The Captain mentioned in the article, Captain Victor A. C. Findlay, had been a regular officer (Woolwich) and was, I believe, a godson of Queen Victoria. He was on duty at Kitalala in August 1946 when he considered he should finish off a rhino which had been wounded by one of the A.A.s. He was charged at close quarters in a thicket and knocked down, suffering severe internal injuries. He was taken to Mwanza 100 miles to the North on a mattress in the back of a station wagon. He was buried near Swynnerton and Burtt on the kopje.

One likes to think that the descendants of the helmeted guinea fowl and of the dik-d1k, always in pairs, continue to live on that kopje. Also perhaps the descendant of the leopard which used to keep the Fire Watcher company.

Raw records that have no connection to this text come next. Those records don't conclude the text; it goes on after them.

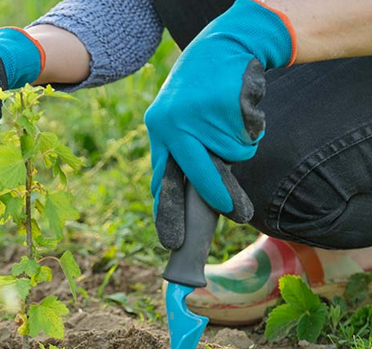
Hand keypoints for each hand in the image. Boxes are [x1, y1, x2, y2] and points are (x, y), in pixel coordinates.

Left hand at [144, 0, 295, 249]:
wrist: (223, 45)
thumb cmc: (200, 90)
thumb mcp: (179, 117)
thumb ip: (181, 152)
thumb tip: (192, 196)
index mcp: (159, 129)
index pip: (163, 178)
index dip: (168, 209)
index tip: (172, 240)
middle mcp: (175, 124)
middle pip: (200, 174)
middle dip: (219, 196)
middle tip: (237, 215)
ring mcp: (201, 114)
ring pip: (233, 154)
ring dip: (240, 145)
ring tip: (230, 117)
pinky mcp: (228, 105)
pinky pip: (250, 135)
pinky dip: (252, 126)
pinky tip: (240, 104)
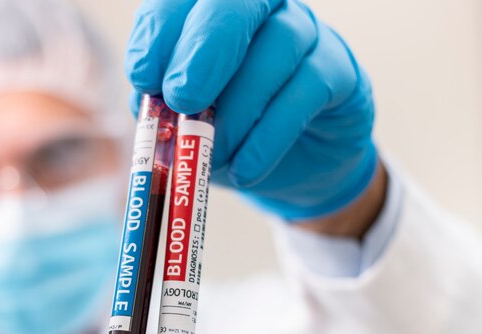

And that kopje must remain dear to many memories.
S.E. Napier Bax

Herewith cheque for £2.80 for another years subscription to your excellent and well informed Bulletin.

In connection with your recent obituary on Sheikh Thabit Kombo you may be interested to hear that I was in Zanzibar last year before he died. Our meeting in his house was hilarious as he told anecdotes about the desperate battles he had been engaged in in the 50’s with the Zanzibar Nationalist Party. In fact, it was in my office in December 1956 (I was then Assistant Superviser of Elections), in my presence, that Mwalimu Nyerere, Sheikh Thabit Kombo and Abeid Karume discussed the amalgamation of the then African and Shirazi Associations into what became the Afro-Shirazi Party.

I thought he was a wonderful man. I liked his simple and direct smile. I remember on one occasion he met me at the airport which was crowded with people, whisked me quickly through the controls and said with a cheerful smile “They must think you are very important because you are with me”.